Un capteur IoT compromis peut servir de point d'appui pour une reconnaissance du réseau interne, un mouvement latéral vers d'autres équipements, l'exfiltration de données de production, ou dans les cas les plus sévères, la perturbation des process industriels qu'il est censé surveiller.
La première mesure est la plus difficile à accepter psychologiquement : reconnaître qu'on ne sait pas ce qui est connecté sur le réseau. Une sonde de surveillance passive — Claroty, Nozomi, Forescout — permet de découvrir automatiquement tous les équipements présents sur le réseau, y compris ceux qui n'ont jamais été déclarés. Le résultat de cet inventaire est souvent une surprise, et c'est précisément pour ça qu'il faut le faire.
2. Segmenter les capteurs IoT dans des VLAN dédiés
Les capteurs IoT n'ont aucune raison légitime d'accéder à d'autres équipements du réseau que les serveurs de collecte de données vers lesquels ils envoient leurs mesures. Les isoler dans des VLAN dédiés avec des règles de pare-feu strictes limite considérablement la propagation en cas de compromission. Si un capteur est infecté, il ne peut pas servir de tremplin vers le reste du réseau.

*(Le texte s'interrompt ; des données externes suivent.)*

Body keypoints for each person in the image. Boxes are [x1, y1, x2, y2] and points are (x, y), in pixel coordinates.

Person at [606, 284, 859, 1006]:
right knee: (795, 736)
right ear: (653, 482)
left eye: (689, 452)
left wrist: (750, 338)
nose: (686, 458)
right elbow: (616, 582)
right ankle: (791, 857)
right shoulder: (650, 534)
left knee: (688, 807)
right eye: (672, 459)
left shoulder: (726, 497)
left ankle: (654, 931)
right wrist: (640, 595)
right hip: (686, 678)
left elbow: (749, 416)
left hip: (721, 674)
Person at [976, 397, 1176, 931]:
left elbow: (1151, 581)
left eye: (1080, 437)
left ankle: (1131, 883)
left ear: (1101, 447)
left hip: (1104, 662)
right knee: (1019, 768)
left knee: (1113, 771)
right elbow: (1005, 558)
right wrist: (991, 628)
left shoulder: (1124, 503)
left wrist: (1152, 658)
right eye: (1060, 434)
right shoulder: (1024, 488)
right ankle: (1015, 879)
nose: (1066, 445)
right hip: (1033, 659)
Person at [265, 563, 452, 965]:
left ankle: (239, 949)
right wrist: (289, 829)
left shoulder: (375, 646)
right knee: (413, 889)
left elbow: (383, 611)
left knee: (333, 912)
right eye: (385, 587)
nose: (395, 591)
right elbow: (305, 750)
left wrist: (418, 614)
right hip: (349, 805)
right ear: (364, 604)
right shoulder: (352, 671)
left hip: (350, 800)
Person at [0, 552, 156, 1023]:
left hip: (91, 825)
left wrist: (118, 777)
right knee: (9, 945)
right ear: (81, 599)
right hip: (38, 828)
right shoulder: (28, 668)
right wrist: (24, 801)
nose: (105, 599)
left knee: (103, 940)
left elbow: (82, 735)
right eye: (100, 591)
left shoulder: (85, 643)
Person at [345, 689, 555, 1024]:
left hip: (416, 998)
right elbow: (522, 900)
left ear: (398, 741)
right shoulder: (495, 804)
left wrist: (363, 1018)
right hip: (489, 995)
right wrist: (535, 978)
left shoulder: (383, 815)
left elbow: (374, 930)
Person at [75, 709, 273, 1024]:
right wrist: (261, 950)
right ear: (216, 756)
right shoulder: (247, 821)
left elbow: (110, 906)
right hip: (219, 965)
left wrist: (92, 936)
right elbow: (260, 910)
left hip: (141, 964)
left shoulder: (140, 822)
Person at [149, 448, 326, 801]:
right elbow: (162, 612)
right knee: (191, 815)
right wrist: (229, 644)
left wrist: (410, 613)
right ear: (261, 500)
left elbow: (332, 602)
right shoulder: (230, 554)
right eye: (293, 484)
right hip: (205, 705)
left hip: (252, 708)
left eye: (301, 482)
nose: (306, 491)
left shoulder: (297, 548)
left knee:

3. Changer systématiquement les identifiants d'usine
C'est la mesure la plus simple et pourtant la moins appliquée. Les identifiants par défaut des capteurs IoT industriels sont publiquement documentés — sur les sites des constructeurs, sur Shodan, dans les bases de données d'attaquants. Un simple scan du réseau avec ces identifiants permet à n'importe qui d'accéder à des centaines d'équipements. Mettre en place un processus de changement systématique des identifiants à la mise en service est non négociable.
4. Mettre en place une détection comportementale sur le trafic IoT
Un capteur de température qui commence à scanner d'autres adresses réseau ou à établir des connexions vers des destinations inconnues — c'est un signal d'alerte clair. La surveillance comportementale passive permet de détecter ces anomalies sans perturber le fonctionnement des équipements. C'est la seule approche qui permet de détecter une compromission sur un équipement qui ne peut pas embarquer d'agent de sécurité.
La solution passe par une politique d'achat claire : tout équipement se connectant au réseau industriel — quelle que soit sa taille ou son coût — doit faire l'objet d'une validation cybersécurité avant déploiement. Ce n'est pas une bureaucratie supplémentaire, c'est un garde-fou indispensable face à la prolifération des objets connectés en milieu industriel.